Abstract
Polymeric liquids provide a tunable testbed to explore unsteady, nonlinear continuum mechanics by systematically varying the amount and type of polymers. We explore how such systems can probe a continuum of behaviors from Newtonian flows to elastically dominated regimes, making polymeric flows effectively the “Drosophila” of unsteady continuum mechanics. This talk will demonstrate how adding polymers modifies instabilities in three canonical free-surface flows: sheets punctured by holes (Taylor–Culick retraction), bursting bubbles that emit droplets, and Worthington jets formed by impact. Elastic stresses either create new singularities or suppress known ones, leading to distinct regimes in parameter space. Numerical simulations and complementary experiments reveal how polymer relaxation time and modulus determine free-surface morphologies, droplet sizes, and jet velocities, with implications for aerosol generation and fluid processing.
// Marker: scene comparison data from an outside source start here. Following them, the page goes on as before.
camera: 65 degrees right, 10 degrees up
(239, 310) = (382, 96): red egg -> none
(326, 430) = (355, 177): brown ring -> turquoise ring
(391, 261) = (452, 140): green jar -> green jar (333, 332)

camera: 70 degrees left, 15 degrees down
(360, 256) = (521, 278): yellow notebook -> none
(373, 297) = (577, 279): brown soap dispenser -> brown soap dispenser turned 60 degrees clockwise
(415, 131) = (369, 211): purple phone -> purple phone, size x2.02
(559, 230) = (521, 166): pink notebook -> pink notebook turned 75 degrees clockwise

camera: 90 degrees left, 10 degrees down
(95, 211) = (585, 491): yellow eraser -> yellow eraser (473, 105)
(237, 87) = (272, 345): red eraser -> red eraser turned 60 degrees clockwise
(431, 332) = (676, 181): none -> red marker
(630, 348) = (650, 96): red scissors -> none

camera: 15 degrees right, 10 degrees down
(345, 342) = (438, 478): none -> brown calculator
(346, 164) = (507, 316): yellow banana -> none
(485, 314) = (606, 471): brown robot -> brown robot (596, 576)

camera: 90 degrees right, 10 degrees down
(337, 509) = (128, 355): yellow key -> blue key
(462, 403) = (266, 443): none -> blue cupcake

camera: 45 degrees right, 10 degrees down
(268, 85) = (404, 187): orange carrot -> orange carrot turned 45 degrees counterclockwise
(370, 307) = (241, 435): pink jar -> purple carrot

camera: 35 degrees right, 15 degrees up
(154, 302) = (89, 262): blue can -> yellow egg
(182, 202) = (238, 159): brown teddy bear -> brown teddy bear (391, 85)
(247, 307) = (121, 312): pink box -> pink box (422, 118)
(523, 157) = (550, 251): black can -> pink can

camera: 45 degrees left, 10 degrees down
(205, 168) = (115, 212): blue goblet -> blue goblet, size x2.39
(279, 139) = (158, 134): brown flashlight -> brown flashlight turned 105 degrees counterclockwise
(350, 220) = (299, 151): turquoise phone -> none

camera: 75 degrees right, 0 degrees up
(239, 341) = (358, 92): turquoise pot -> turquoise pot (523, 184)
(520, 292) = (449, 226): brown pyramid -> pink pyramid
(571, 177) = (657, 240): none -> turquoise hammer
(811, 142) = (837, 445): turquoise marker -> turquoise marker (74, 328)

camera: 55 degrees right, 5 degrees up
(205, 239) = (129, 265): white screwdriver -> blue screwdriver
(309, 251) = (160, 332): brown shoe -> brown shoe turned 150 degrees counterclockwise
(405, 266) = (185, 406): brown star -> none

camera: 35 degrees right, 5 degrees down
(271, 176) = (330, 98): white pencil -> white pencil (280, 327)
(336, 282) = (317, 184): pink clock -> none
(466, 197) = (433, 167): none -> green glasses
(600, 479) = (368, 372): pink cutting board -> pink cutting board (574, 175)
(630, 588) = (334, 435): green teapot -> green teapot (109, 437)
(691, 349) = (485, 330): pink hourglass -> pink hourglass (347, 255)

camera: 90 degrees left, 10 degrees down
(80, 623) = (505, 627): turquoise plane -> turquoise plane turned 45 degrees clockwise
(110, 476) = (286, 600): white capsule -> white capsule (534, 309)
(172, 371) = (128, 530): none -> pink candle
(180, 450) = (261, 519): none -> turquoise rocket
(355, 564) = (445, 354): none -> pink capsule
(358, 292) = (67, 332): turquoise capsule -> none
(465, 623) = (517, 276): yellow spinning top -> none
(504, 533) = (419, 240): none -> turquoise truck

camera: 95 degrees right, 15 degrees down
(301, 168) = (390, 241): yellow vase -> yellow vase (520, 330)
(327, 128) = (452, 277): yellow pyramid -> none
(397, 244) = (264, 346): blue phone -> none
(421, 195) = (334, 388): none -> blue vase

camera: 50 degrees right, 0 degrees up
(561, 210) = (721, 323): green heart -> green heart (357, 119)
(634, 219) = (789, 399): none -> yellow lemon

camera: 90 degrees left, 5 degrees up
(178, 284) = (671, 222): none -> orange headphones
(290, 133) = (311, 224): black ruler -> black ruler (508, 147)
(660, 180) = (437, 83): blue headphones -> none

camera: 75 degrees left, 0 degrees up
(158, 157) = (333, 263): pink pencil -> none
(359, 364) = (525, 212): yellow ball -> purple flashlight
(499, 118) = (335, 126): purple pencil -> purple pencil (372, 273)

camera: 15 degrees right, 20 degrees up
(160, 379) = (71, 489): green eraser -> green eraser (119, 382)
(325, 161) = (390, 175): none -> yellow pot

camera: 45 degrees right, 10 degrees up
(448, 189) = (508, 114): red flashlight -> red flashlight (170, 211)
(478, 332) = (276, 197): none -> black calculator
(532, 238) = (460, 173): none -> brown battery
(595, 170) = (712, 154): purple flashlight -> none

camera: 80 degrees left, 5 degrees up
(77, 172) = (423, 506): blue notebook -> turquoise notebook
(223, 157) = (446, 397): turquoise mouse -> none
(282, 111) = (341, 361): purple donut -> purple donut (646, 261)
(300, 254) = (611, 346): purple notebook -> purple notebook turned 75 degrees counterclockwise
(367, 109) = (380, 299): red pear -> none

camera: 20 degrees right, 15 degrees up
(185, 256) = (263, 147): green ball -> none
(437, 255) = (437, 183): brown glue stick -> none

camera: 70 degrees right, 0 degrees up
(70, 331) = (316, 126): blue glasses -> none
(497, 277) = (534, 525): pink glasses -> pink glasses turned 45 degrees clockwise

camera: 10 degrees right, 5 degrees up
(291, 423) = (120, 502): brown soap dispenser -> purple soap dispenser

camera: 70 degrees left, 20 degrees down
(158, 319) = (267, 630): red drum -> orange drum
By unifying concepts from fluid and solid mechanics, these results provide broad insight into controlling interfacial flows in manufacturing, pathogen transport, and beyond.
About the Speaker
Vatsal is a postdoctoral researcher in the Physics of Fluids department at the University of Twente where he leads the Computational Multiphase Physics (CoMPhy) Lab. He specializes in using direct numerical simulations to explore several interfacial and free-surface flows, especially those involving drops, bubbles, jets, and complex fluid flows, such as elastocapillary and plastocapillary flows. Vatsal is passionate about open science and develops a wide range of high fidelity numerical tools which are all open source.